What does all of this boil down to, for me personally? (I wish to be clear: what I choose to do about the Legion may not be what anyone else chooses to do; each person must consult his/her own conscience, and if necessary his/her own spiritual director.) For me, it means that there were three kinds of activities going on in the Legion during Maciel's lifetime:
--works that were actively evil (e.g., abuse, concealment of abuse, restriction of legitimate criticism, spiritual blackmail, ill-formation to prevent disclosure, the unjust taking over of other people's apostolates or ministries, stolen vocations, bribery, flattery and appeals to pride especially of rich potential benefactors, the payment of money to Maciel for his sinful lifestyle and to continue keeping that lifestyle secret, and many other similar things)
--works that were of dubious morality (e.g., the careful crafting of the Legion's image so that it appeared to be an orthodox and pious order that was prospering under the direction of a "living saint")
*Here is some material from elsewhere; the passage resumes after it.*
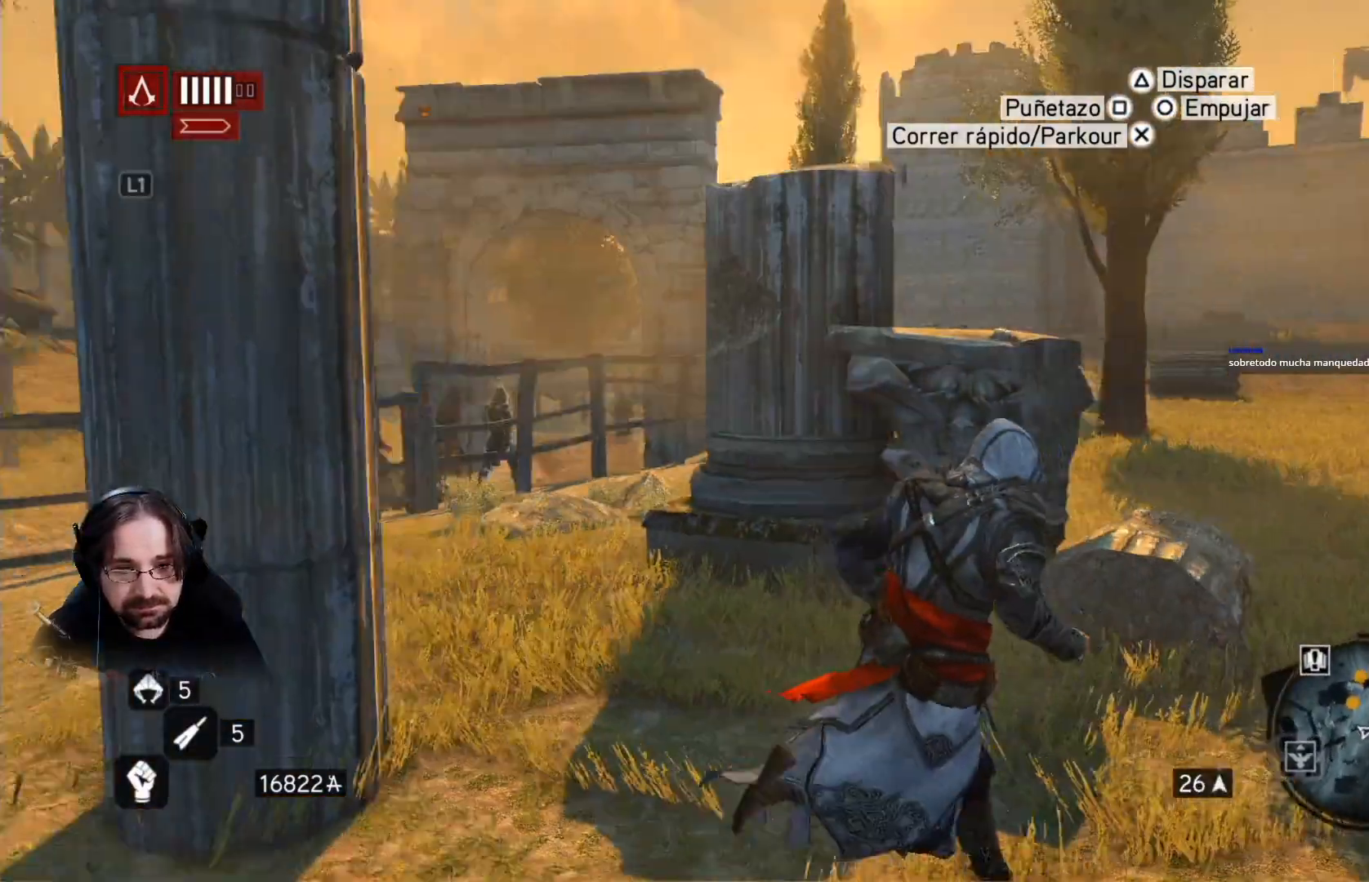
{"buttons": ["R2"], "left_stick": "up-right", "right_stick": "left", "events": [[167, "right_stick", "left"]]}
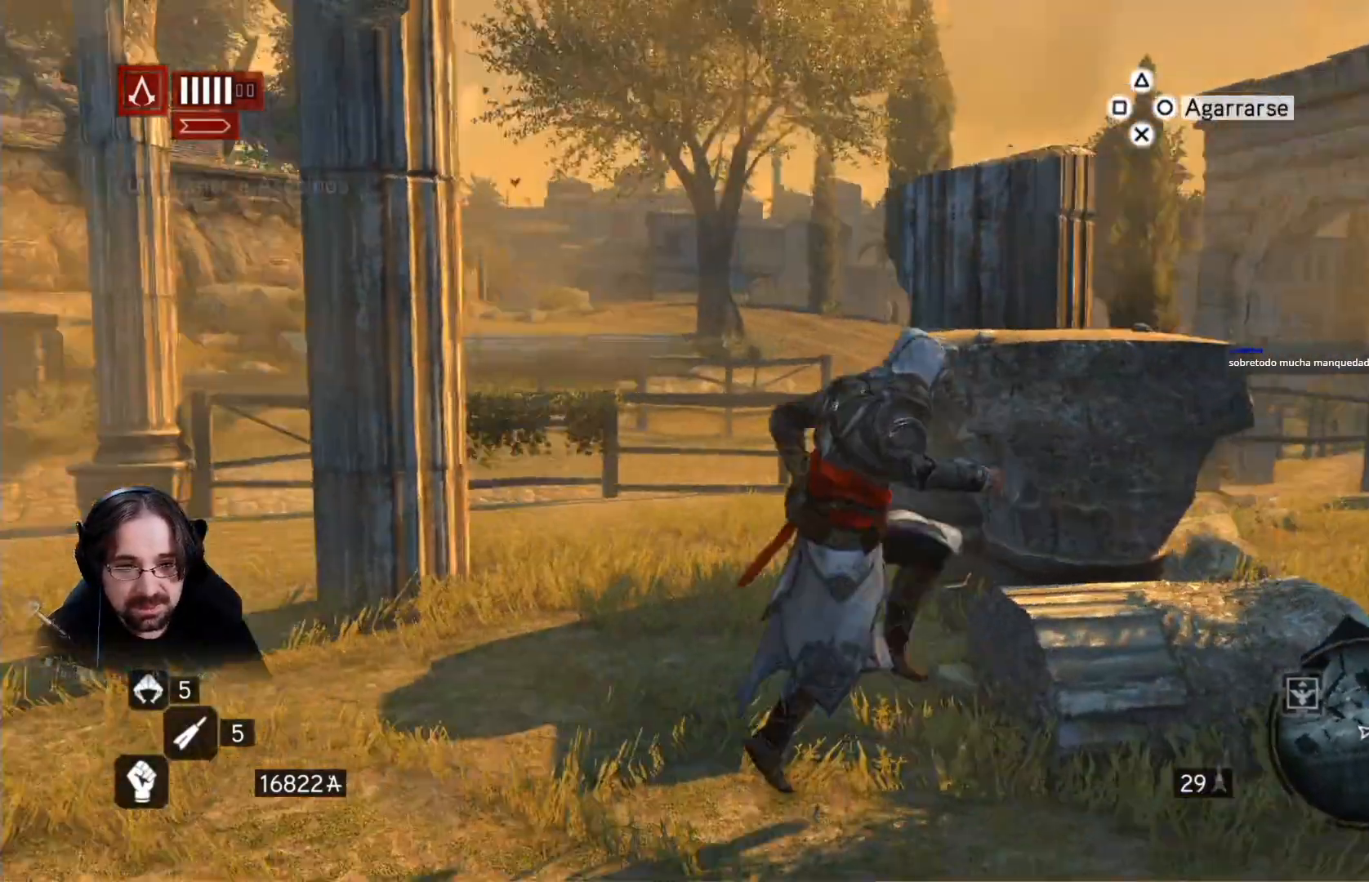
{"buttons": ["CROSS", "R2"], "left_stick": "up-right", "right_stick": "down-left", "events": [[100, "right_stick", "down-left"], [433, "CROSS", "down"]]}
--works that were good, but which were used by the Legion to further the first two types of works (and here I would include things like Faith and Family; how easy for Legion leadership, when asked to comment on Maciel's "retirement," to say, "Oh, he is like Christ, accepting a (likely unjust) punishment without complaint. But we know the charges against him are all balderdash! Why, look at this lovely magazine full of traditional Catholic themes and ideas--how necessary such a thing is for the world! And look, here, at these wholesome boys' clubs and girls' clubs--why, what a counter to our evil secular culture, and how blessed the people who have found there way to such safe harbor for their children!" etc. ad infinitum.) It is simply the reality that the "good things" funded and financed by the Legion were used to deflect attention and criticism from the bad--is it really the case that this is no longer true? Or has the order become so accustomed to answering legitimate criticism with what amounts to, "Yes, but look over here! See the good?" etc. that they don't even recognize this for the manipulative tactic it is?
Since this is my personal evaluation of the problem, using the ordinary gifts of discernment and prudence God gives each of us, I am still inclined to avoid all of the Legion's works until such time as real change is shown to have been ordered, implemented, and successful in rooting out the types of dysfunction I've listed here. I respect those who choose otherwise, of course, and I join Danielle in waiting to hear from Pope Benedict XVI as to the future of the Legion of Christ.